Once your snapshot or sequence file is imported, you should run the validator to check if there are any rows with mismatched data.

  1. Set the environment variables.
    PROJECT_ID=your-project-id
    INSTANCE_ID=your-instance-id
    TABLE_NAME=your-table-name
    REGION=us-central1
    
    SNAPSHOT_GCS_PATH="$BUCKET_NAME/hbase-migration-snap"
    
  2. Run the sync job. It will put the results into $SNAPSHOT_GCS_PATH/data-verification/output-TIMESTAMP.

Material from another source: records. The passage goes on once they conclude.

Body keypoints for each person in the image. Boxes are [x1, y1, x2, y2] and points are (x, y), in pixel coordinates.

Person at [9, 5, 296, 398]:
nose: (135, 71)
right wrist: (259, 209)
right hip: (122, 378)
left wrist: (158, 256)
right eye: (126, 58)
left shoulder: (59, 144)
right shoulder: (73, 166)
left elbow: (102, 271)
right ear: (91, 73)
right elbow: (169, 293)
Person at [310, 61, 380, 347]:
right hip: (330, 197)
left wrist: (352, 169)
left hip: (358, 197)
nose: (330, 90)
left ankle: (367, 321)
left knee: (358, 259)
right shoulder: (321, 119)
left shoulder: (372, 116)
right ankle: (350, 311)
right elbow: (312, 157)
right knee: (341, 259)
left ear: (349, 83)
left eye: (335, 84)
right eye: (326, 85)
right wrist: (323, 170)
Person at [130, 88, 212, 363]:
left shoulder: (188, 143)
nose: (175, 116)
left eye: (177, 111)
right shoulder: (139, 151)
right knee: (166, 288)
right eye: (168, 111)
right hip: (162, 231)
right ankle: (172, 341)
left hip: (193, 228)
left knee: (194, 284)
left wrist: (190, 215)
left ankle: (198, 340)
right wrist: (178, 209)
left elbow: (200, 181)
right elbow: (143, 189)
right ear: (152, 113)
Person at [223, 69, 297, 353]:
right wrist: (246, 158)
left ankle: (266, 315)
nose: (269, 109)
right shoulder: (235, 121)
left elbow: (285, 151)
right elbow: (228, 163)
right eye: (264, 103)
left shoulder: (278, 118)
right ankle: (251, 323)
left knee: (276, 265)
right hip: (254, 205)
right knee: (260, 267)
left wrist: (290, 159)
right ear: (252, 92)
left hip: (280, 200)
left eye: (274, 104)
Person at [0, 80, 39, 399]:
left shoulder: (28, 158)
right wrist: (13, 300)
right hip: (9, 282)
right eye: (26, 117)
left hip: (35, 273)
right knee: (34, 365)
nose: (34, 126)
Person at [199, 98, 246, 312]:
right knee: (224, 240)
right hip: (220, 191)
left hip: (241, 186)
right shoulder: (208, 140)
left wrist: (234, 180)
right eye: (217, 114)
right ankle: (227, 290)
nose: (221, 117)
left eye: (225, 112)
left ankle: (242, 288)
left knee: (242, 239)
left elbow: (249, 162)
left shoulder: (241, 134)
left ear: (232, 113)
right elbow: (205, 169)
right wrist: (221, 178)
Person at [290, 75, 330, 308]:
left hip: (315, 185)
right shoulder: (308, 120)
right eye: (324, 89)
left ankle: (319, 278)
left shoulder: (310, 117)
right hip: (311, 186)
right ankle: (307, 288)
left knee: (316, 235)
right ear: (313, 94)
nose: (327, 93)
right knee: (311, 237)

    java -jar bigtable-beam-import-2.3.0.jar sync-table  \
        --runner=dataflow \
        --project=$PROJECT_ID \
        --bigtableInstanceId=$INSTANCE_ID \
        --bigtableTableId=$TABLE_NAME \
        --outputPrefix=$SNAPSHOT_GCS_PATH/sync-table/output-${date +"%s"} \
        --stagingLocation=$SNAPSHOT_GCS_PATH/sync-table/staging \
        --hashTableOutputDir=$SNAPSHOT_GCS_PATH/hashtable \
        --tempLocation=$SNAPSHOT_GCS_PATH/sync-table/dataflow-test/temp \
        --region=$REGION